To what extent is it possible to predict the outcome of a soccer match using machine learning?
This question motivated us to organize the 2017 Soccer Prediction Challenge with researchers from KU Leuven (Belgium), the Helmholtz Center (Germany), and University Evry (France). We invited the machine learning community to develop innovative machine learning models for the prediction of soccer match outcomes. For this competition, we released the Open International Soccer Database. The Soccer Prediction Challenge required that the participating teams analyze data about more than 200,000 past soccer matches and predict the outcomes of real, future matches. However, only the most basic match information was provided, including the names and leagues of the home and away teams, seasons, match dates, and the number of goals scored per team. How can such data be used to predict, for example, that Arsenal will beat Manchester City on a certain day in the future with a 0.7 probability of "win," 0.2 probability of "draw," and 0.1 probability of "loss" (i.e., win for Manchester City)?

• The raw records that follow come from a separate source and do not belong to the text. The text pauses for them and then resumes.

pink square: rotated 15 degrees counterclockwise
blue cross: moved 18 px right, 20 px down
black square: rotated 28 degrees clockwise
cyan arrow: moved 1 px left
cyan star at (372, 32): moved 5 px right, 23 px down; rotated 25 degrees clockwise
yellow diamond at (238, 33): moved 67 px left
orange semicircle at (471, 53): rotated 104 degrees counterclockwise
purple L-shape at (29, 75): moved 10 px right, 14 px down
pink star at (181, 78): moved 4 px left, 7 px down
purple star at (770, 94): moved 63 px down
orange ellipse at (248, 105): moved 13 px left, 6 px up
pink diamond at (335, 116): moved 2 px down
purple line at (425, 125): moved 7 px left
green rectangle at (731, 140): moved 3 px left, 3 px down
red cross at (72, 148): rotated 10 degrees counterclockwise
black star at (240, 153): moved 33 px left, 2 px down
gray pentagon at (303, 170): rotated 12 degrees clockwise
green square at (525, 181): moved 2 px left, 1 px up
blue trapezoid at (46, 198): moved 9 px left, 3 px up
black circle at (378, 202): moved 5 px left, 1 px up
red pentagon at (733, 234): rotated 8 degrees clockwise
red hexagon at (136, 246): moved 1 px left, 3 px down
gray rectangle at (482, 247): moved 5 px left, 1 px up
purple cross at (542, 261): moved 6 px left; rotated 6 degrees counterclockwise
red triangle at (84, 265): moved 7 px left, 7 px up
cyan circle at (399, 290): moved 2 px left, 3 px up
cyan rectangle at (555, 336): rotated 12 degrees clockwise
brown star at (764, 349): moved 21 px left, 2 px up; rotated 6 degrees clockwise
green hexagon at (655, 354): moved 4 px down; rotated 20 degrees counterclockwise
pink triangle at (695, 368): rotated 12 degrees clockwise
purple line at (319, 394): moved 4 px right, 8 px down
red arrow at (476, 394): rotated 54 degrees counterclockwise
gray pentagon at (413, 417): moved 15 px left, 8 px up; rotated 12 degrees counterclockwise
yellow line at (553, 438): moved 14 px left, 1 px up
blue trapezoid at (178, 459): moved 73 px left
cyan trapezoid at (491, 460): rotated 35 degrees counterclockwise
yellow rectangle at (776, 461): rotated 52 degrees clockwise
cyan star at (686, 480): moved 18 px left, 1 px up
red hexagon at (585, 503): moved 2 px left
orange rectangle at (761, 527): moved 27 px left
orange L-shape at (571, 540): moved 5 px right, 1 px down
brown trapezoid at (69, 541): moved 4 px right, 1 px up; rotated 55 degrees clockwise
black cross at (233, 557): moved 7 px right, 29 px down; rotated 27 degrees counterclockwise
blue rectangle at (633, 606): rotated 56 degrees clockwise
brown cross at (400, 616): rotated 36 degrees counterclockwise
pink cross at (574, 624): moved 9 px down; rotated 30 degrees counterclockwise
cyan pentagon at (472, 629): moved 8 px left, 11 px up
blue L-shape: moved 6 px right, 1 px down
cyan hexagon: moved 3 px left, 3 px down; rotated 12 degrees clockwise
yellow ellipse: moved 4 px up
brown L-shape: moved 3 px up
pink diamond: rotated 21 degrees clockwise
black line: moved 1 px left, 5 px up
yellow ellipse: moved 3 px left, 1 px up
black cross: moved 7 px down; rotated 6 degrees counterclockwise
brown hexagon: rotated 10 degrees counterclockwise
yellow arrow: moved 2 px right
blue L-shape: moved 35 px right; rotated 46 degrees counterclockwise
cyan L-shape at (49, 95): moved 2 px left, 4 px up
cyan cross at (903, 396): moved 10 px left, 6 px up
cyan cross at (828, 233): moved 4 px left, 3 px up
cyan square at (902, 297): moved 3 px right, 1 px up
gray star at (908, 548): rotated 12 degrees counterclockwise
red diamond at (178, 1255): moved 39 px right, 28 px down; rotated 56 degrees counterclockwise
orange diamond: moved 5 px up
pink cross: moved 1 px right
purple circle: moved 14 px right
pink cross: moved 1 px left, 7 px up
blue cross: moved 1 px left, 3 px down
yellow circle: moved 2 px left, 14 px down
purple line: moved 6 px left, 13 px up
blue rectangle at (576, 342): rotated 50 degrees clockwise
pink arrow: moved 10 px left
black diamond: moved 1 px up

The main difficulty here was how soccer domain knowledge could be integrated into the modeling process. The results of the competition are published as a special issue in the journal Machine Learning.
The current version 1.0 of the Open International Soccer Database contains more than 200,000 games from 52 soccer leagues of 35 countries, covering the seasons starting in 2000 to seasons ending in 2016. The Open International Soccer Database is released as an open science project, providing a valuable resource for soccer analysts and a unique benchmark for advanced machine learning methods. Both the Open International Soccer Database and the data related to the 2017 Soccer Prediction Challenge are available as open science projects at OSF.
References
[1] Berrar D., Lopes P., and Dubitzky, W. (2019) Incorporating domain knowledge in machine learning for soccer outcome prediction. Machine Learning 108(1):97-126.
[2] Dubitzky, W., Lopes P., Davis J., and Berrar D. (2019) The Open International Soccer Database for machine learning. Machine Learning 108(1):9-28.